REQUIREMENT:
Check each line of the entries below for the word "adjusted", and copy out the ones that have it.

(ENTRIES SHOWN)

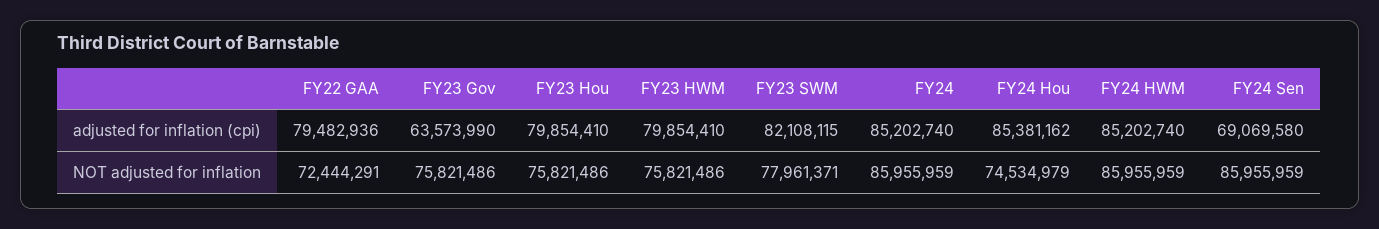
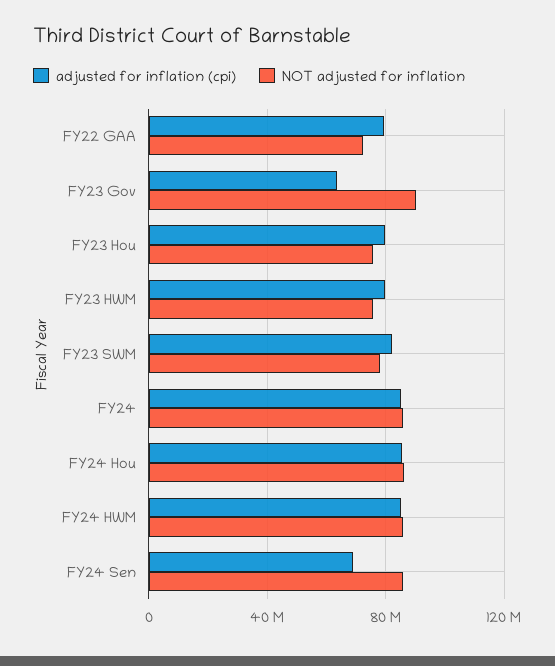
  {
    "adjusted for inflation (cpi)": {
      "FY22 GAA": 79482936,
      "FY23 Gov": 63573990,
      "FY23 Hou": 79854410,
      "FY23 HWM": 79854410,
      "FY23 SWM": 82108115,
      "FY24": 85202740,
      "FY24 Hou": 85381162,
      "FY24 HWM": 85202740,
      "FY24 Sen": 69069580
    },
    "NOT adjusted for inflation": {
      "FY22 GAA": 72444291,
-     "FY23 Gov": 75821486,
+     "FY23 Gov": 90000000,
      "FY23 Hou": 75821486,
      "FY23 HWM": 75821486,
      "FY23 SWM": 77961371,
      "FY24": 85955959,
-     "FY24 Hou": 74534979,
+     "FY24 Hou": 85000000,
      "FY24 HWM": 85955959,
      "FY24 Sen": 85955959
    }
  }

(End ENTRIES SHOWN)
(ENTRIES SHOWN)

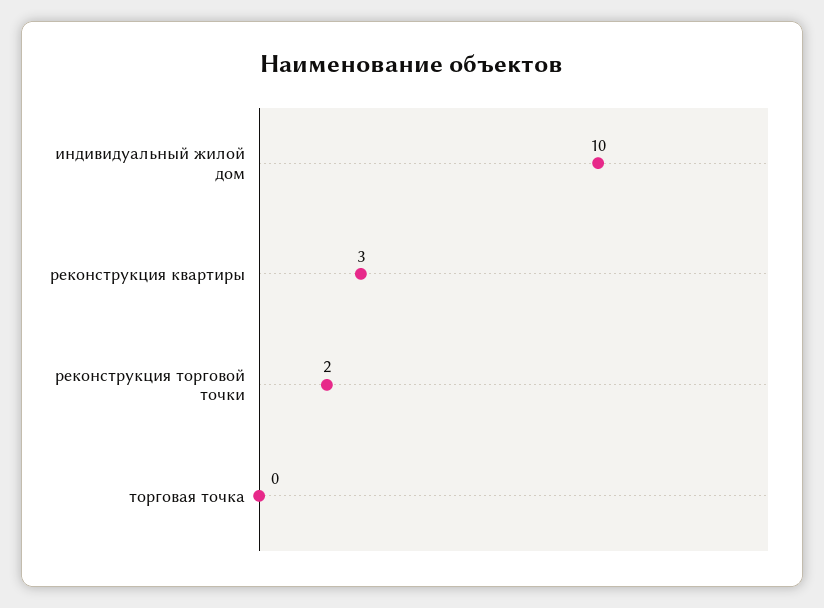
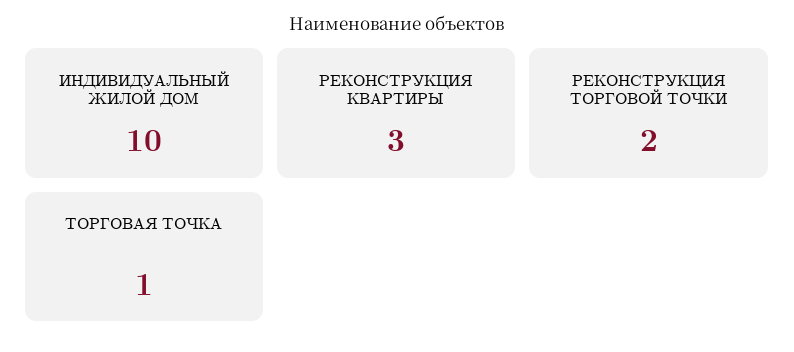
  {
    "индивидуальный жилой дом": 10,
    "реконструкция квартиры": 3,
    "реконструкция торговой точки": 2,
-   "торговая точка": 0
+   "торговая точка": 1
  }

(End ENTRIES SHOWN)

COMPLETED EXERCISE:
    "adjusted for inflation (cpi)": {
    "NOT adjusted for inflation": {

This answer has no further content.